▼
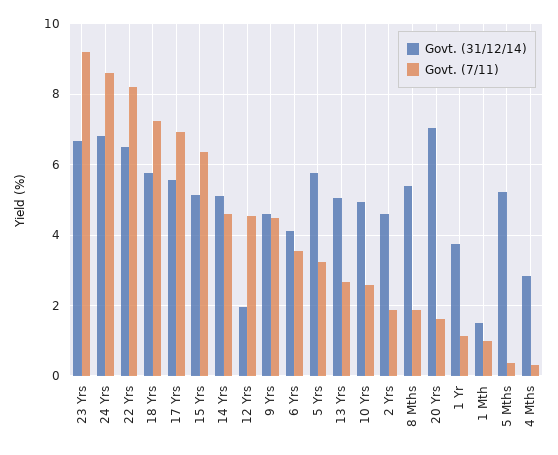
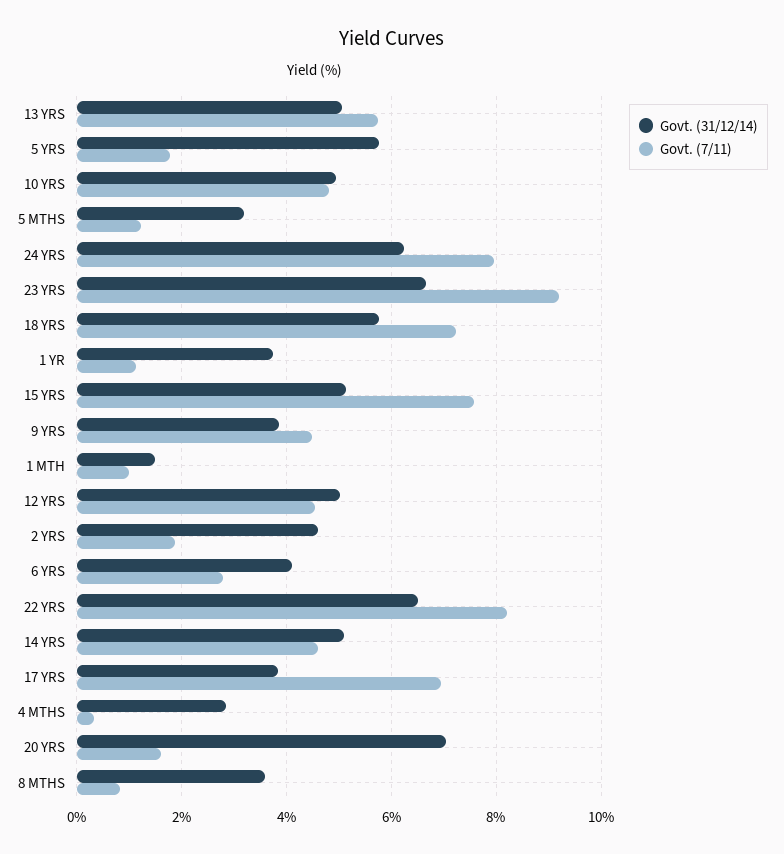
  {
    "Govt. (31/12/14)": {
      "23 Yrs": 6.6,
-     "24 Yrs": 6.8,
+     "24 Yrs": 6.2,
      "22 Yrs": 6.6,
      "18 Yrs": 5.8,
-     "17 Yrs": 5.6,
+     "17 Yrs": 3.8,
      "15 Yrs": 5.2,
      "14 Yrs": 5.2,
-     "12 Yrs": 2,
+     "12 Yrs": 5,
-     "9 Yrs": 4.6,
+     "9 Yrs": 3.8,
      "6 Yrs": 4.2,
      "5 Yrs": 5.8,
      "13 Yrs": 5,
      "10 Yrs": 5,
      "2 Yrs": 4.6,
-     "8 Mths": 5.4,
+     "8 Mths": 3.6,
      "20 Yrs": 7,
      "1 Yr": 3.8,
      "1 Mth": 1.6,
-     "5 Mths": 5.2,
+     "5 Mths": 3.2,
      "4 Mths": 2.8
    },
    "Govt. (7/11)": {
      "23 Yrs": 9.2,
-     "24 Yrs": 8.6,
+     "24 Yrs": 8,
      "22 Yrs": 8.2,
      "18 Yrs": 7.2,
      "17 Yrs": 7,
-     "15 Yrs": 6.4,
+     "15 Yrs": 7.6,
      "14 Yrs": 4.6,
      "12 Yrs": 4.6,
      "9 Yrs": 4.4,
-     "6 Yrs": 3.6,
+     "6 Yrs": 2.8,
-     "5 Yrs": 3.2,
+     "5 Yrs": 1.8,
-     "13 Yrs": 2.6,
+     "13 Yrs": 5.8,
-     "10 Yrs": 2.6,
+     "10 Yrs": 4.8,
      "2 Yrs": 1.8,
-     "8 Mths": 1.8,
+     "8 Mths": 0.8,
      "20 Yrs": 1.6,
      "1 Yr": 1.2,
      "1 Mth": 1,
-     "5 Mths": 0.4,
+     "5 Mths": 1.2,
      "4 Mths": 0.4
    }
  }

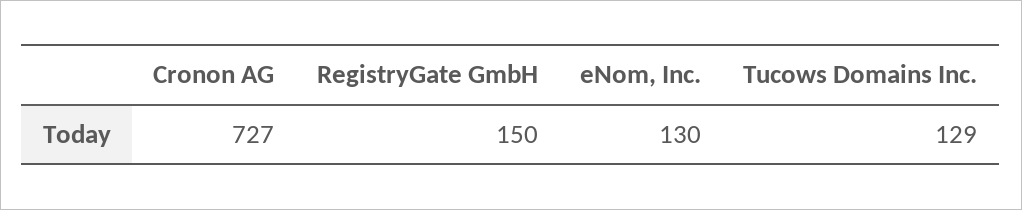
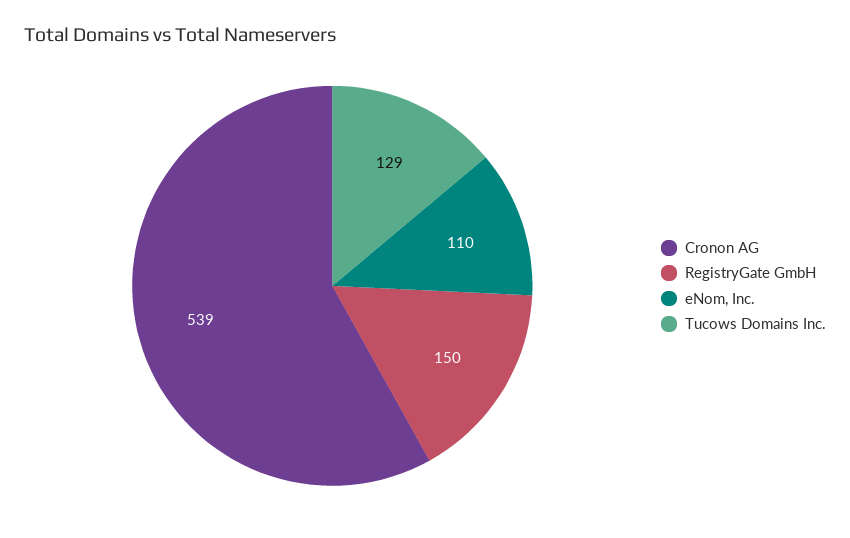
  {
-   "Cronon AG": 727,
+   "Cronon AG": 539,
    "RegistryGate GmbH": 150,
-   "eNom, Inc.": 130,
+   "eNom, Inc.": 110,
    "Tucows Domains Inc.": 129
  }

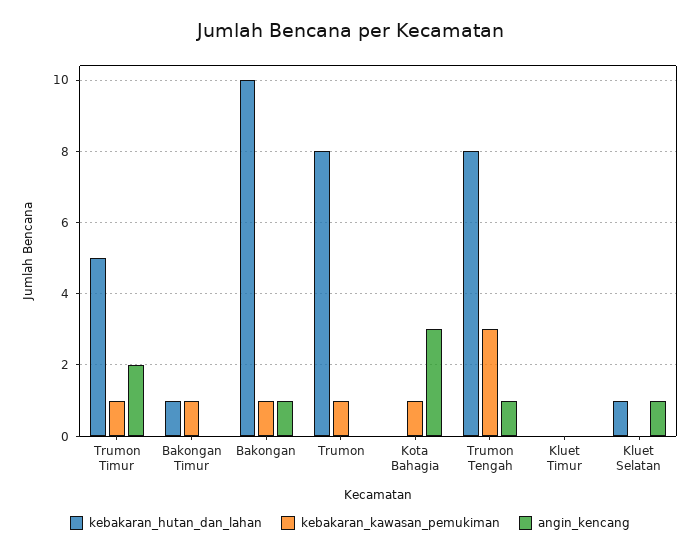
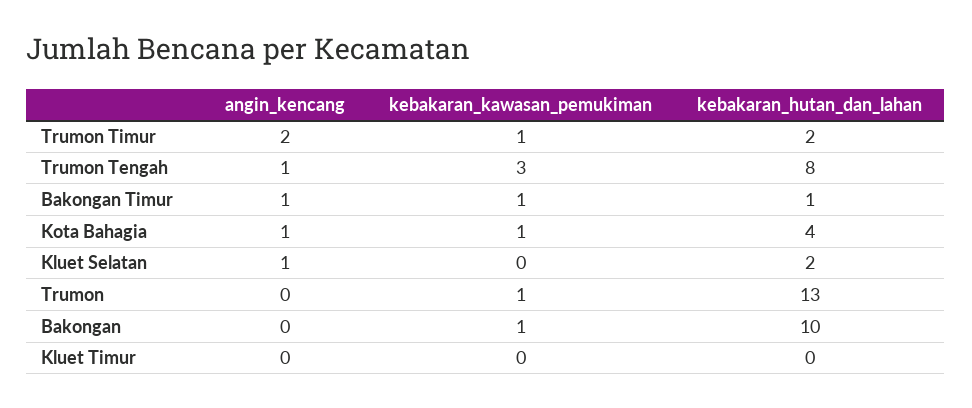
  {
    "kebakaran_hutan_dan_lahan": {
-     "Trumon Timur": 5,
+     "Trumon Timur": 2,
      "Bakongan Timur": 1,
      "Bakongan": 10,
-     "Trumon": 8,
+     "Trumon": 13,
-     "Kota Bahagia": 0,
+     "Kota Bahagia": 4,
      "Trumon Tengah": 8,
      "Kluet Timur": 0,
-     "Kluet Selatan": 1
+     "Kluet Selatan": 2
    },
    "kebakaran_kawasan_pemukiman": {
      "Trumon Timur": 1,
      "Bakongan Timur": 1,
      "Bakongan": 1,
      "Trumon": 1,
      "Kota Bahagia": 1,
      "Trumon Tengah": 3,
      "Kluet Timur": 0,
      "Kluet Selatan": 0
    },
    "angin_kencang": {
      "Trumon Timur": 2,
-     "Bakongan Timur": 0,
+     "Bakongan Timur": 1,
-     "Bakongan": 1,
+     "Bakongan": 0,
      "Trumon": 0,
-     "Kota Bahagia": 3,
+     "Kota Bahagia": 1,
      "Trumon Tengah": 1,
      "Kluet Timur": 0,
      "Kluet Selatan": 1
    }
  }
▲
* _Exercise aim_: Show each line from the listing above that includes the word "Kota".

* _Expected answer_:
-     "Kota Bahagia": 0,
+     "Kota Bahagia": 4,
      "Kota Bahagia": 1,
-     "Kota Bahagia": 3,
+     "Kota Bahagia": 1,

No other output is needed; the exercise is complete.